> [WHAT IS NEEDED] Each line below that contains the word "frac" must be copied.

(Plain-text document sources)
***
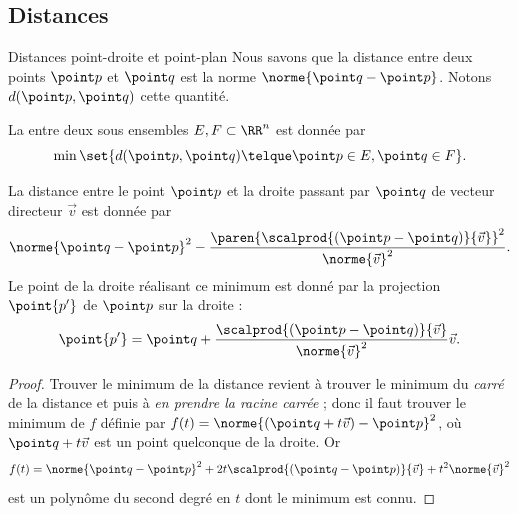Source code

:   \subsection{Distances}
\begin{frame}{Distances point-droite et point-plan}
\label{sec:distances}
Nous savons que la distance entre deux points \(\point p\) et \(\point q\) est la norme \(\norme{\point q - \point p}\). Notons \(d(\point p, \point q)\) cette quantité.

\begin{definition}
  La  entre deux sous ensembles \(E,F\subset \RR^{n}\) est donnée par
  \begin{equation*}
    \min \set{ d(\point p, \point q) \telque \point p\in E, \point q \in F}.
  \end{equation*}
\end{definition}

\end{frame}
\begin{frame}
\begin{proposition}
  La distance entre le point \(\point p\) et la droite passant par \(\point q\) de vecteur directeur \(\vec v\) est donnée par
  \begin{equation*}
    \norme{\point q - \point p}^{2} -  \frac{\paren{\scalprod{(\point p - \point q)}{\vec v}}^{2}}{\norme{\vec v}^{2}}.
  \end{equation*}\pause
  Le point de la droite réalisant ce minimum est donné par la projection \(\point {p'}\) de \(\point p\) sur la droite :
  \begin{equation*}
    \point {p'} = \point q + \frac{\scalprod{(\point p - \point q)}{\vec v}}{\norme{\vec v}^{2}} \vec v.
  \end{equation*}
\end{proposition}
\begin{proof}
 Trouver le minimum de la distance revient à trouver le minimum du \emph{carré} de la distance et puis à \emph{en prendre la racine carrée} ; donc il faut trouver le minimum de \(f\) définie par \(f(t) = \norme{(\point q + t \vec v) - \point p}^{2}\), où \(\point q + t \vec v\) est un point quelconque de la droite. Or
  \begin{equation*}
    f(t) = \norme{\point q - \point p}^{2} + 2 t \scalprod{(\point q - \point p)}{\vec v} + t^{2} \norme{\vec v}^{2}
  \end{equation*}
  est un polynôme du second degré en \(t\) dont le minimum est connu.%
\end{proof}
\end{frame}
***
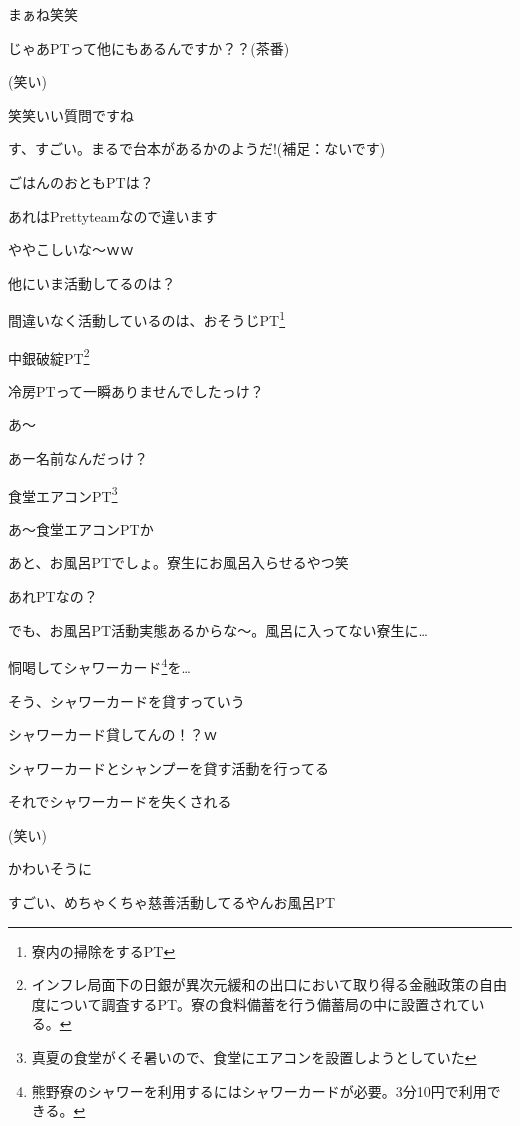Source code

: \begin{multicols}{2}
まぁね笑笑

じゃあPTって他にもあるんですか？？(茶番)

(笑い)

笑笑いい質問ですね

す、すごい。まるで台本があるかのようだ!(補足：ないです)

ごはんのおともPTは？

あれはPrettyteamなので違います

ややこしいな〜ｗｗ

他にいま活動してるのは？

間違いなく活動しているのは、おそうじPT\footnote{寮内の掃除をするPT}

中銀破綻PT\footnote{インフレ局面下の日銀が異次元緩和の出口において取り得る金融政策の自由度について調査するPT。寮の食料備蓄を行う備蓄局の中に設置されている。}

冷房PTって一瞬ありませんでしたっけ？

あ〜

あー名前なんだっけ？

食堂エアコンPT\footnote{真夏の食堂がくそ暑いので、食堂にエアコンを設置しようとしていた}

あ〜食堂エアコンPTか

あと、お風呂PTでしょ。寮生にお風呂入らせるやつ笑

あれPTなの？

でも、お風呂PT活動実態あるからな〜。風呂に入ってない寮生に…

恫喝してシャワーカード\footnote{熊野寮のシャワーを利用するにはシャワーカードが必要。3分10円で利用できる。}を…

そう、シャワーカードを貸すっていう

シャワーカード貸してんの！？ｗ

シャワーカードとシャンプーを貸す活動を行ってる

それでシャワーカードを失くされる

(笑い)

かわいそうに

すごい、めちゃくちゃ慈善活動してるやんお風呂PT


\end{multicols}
***
> [SOLUTION FOR THIS EXERCISE]
    \norme{\point q - \point p}^{2} -  \frac{\paren{\scalprod{(\point p - \point q)}{\vec v}}^{2}}{\norme{\vec v}^{2}}.
    \point {p'} = \point q + \frac{\scalprod{(\point p - \point q)}{\vec v}}{\norme{\vec v}^{2}} \vec v.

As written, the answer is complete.